Edit the records below by changing "Snowboard" to "Skateboard" everywhere it appears, keeping everything else the same.
━━━ Data shown ━━━
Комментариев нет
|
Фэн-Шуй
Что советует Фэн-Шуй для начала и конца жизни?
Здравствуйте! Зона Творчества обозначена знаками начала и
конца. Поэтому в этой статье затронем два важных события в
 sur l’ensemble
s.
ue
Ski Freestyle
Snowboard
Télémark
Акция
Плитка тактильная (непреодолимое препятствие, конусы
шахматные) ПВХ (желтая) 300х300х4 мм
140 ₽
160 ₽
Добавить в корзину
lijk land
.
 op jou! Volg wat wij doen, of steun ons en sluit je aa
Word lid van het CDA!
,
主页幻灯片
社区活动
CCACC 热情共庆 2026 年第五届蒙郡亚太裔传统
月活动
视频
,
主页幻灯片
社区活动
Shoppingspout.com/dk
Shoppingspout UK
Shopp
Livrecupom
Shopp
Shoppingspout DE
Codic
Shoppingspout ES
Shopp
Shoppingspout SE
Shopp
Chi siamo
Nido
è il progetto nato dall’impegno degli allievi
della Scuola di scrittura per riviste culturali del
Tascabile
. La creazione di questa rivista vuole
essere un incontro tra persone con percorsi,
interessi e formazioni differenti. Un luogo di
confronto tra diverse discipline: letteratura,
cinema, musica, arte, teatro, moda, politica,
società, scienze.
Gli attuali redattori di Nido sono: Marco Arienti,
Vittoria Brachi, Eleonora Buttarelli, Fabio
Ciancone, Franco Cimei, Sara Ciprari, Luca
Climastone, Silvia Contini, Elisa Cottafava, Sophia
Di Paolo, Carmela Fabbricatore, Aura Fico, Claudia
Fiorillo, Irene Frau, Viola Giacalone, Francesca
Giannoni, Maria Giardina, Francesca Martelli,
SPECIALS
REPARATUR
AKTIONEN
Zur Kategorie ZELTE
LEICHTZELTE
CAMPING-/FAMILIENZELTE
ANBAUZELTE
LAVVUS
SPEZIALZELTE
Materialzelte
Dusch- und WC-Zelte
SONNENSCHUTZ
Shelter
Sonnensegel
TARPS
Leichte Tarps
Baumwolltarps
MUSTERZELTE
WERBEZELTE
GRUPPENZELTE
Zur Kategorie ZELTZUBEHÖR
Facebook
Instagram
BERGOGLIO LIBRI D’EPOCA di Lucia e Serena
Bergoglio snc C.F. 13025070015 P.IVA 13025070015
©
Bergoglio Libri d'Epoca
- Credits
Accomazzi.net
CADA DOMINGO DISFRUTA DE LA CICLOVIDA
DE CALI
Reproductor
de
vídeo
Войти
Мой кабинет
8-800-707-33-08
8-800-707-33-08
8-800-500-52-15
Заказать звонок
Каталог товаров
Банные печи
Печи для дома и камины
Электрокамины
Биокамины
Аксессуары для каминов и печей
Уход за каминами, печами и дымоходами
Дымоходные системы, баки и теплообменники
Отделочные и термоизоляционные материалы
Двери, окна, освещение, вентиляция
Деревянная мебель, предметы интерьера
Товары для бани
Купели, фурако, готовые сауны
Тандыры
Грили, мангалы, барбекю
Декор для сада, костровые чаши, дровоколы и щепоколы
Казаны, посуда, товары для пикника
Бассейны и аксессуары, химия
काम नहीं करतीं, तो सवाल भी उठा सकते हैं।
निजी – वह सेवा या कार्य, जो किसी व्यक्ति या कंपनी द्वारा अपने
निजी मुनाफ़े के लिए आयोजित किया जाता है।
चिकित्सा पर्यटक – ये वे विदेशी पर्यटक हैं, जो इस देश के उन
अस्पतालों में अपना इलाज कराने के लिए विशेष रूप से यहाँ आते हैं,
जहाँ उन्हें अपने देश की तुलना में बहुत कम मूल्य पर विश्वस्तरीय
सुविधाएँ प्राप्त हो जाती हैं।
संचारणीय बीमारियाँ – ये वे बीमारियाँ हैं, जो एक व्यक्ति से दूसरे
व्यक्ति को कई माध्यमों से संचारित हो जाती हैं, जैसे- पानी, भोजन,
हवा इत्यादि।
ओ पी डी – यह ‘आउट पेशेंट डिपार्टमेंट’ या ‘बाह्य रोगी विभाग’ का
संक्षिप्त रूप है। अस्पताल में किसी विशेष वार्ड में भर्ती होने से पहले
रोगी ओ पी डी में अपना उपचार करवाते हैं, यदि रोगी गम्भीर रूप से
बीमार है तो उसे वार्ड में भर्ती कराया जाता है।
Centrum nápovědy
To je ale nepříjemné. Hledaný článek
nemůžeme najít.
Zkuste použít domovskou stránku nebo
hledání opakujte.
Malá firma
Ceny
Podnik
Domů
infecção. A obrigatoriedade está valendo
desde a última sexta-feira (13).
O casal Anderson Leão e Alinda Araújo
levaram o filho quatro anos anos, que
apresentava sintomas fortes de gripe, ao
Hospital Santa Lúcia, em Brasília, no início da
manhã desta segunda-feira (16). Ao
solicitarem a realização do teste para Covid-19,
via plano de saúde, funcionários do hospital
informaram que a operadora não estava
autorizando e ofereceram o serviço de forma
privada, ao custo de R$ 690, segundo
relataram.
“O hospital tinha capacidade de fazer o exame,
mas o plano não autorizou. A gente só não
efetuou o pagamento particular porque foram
━━━
The completed task:
Комментариев нет
|
Фэн-Шуй
Что советует Фэн-Шуй для начала и конца жизни?
Здравствуйте! Зона Творчества обозначена знаками начала и
конца. Поэтому в этой статье затронем два важных события в
 sur l’ensemble
s.
ue
Ski Freestyle
Skateboard
Télémark
Акция
Плитка тактильная (непреодолимое препятствие, конусы
шахматные) ПВХ (желтая) 300х300х4 мм
140 ₽
160 ₽
Добавить в корзину
lijk land
.
 op jou! Volg wat wij doen, of steun ons en sluit je aa
Word lid van het CDA!
,
主页幻灯片
社区活动
CCACC 热情共庆 2026 年第五届蒙郡亚太裔传统
月活动
视频
,
主页幻灯片
社区活动
Shoppingspout.com/dk
Shoppingspout UK
Shopp
Livrecupom
Shopp
Shoppingspout DE
Codic
Shoppingspout ES
Shopp
Shoppingspout SE
Shopp
Chi siamo
Nido
è il progetto nato dall’impegno degli allievi
della Scuola di scrittura per riviste culturali del
Tascabile
. La creazione di questa rivista vuole
essere un incontro tra persone con percorsi,
interessi e formazioni differenti. Un luogo di
confronto tra diverse discipline: letteratura,
cinema, musica, arte, teatro, moda, politica,
società, scienze.
Gli attuali redattori di Nido sono: Marco Arienti,
Vittoria Brachi, Eleonora Buttarelli, Fabio
Ciancone, Franco Cimei, Sara Ciprari, Luca
Climastone, Silvia Contini, Elisa Cottafava, Sophia
Di Paolo, Carmela Fabbricatore, Aura Fico, Claudia
Fiorillo, Irene Frau, Viola Giacalone, Francesca
Giannoni, Maria Giardina, Francesca Martelli,
SPECIALS
REPARATUR
AKTIONEN
Zur Kategorie ZELTE
LEICHTZELTE
CAMPING-/FAMILIENZELTE
ANBAUZELTE
LAVVUS
SPEZIALZELTE
Materialzelte
Dusch- und WC-Zelte
SONNENSCHUTZ
Shelter
Sonnensegel
TARPS
Leichte Tarps
Baumwolltarps
MUSTERZELTE
WERBEZELTE
GRUPPENZELTE
Zur Kategorie ZELTZUBEHÖR
Facebook
Instagram
BERGOGLIO LIBRI D’EPOCA di Lucia e Serena
Bergoglio snc C.F. 13025070015 P.IVA 13025070015
©
Bergoglio Libri d'Epoca
- Credits
Accomazzi.net
CADA DOMINGO DISFRUTA DE LA CICLOVIDA
DE CALI
Reproductor
de
vídeo
Войти
Мой кабинет
8-800-707-33-08
8-800-707-33-08
8-800-500-52-15
Заказать звонок
Каталог товаров
Банные печи
Печи для дома и камины
Электрокамины
Биокамины
Аксессуары для каминов и печей
Уход за каминами, печами и дымоходами
Дымоходные системы, баки и теплообменники
Отделочные и термоизоляционные материалы
Двери, окна, освещение, вентиляция
Деревянная мебель, предметы интерьера
Товары для бани
Купели, фурако, готовые сауны
Тандыры
Грили, мангалы, барбекю
Декор для сада, костровые чаши, дровоколы и щепоколы
Казаны, посуда, товары для пикника
Бассейны и аксессуары, химия
काम नहीं करतीं, तो सवाल भी उठा सकते हैं।
निजी – वह सेवा या कार्य, जो किसी व्यक्ति या कंपनी द्वारा अपने
निजी मुनाफ़े के लिए आयोजित किया जाता है।
चिकित्सा पर्यटक – ये वे विदेशी पर्यटक हैं, जो इस देश के उन
अस्पतालों में अपना इलाज कराने के लिए विशेष रूप से यहाँ आते हैं,
जहाँ उन्हें अपने देश की तुलना में बहुत कम मूल्य पर विश्वस्तरीय
सुविधाएँ प्राप्त हो जाती हैं।
संचारणीय बीमारियाँ – ये वे बीमारियाँ हैं, जो एक व्यक्ति से दूसरे
व्यक्ति को कई माध्यमों से संचारित हो जाती हैं, जैसे- पानी, भोजन,
हवा इत्यादि।
ओ पी डी – यह ‘आउट पेशेंट डिपार्टमेंट’ या ‘बाह्य रोगी विभाग’ का
संक्षिप्त रूप है। अस्पताल में किसी विशेष वार्ड में भर्ती होने से पहले
रोगी ओ पी डी में अपना उपचार करवाते हैं, यदि रोगी गम्भीर रूप से
बीमार है तो उसे वार्ड में भर्ती कराया जाता है।
Centrum nápovědy
To je ale nepříjemné. Hledaný článek
nemůžeme najít.
Zkuste použít domovskou stránku nebo
hledání opakujte.
Malá firma
Ceny
Podnik
Domů
infecção. A obrigatoriedade está valendo
desde a última sexta-feira (13).
O casal Anderson Leão e Alinda Araújo
levaram o filho quatro anos anos, que
apresentava sintomas fortes de gripe, ao
Hospital Santa Lúcia, em Brasília, no início da
manhã desta segunda-feira (16). Ao
solicitarem a realização do teste para Covid-19,
via plano de saúde, funcionários do hospital
informaram que a operadora não estava
autorizando e ofereceram o serviço de forma
privada, ao custo de R$ 690, segundo
relataram.
“O hospital tinha capacidade de fazer o exame,
mas o plano não autorizou. A gente só não
efetuou o pagamento particular porque foram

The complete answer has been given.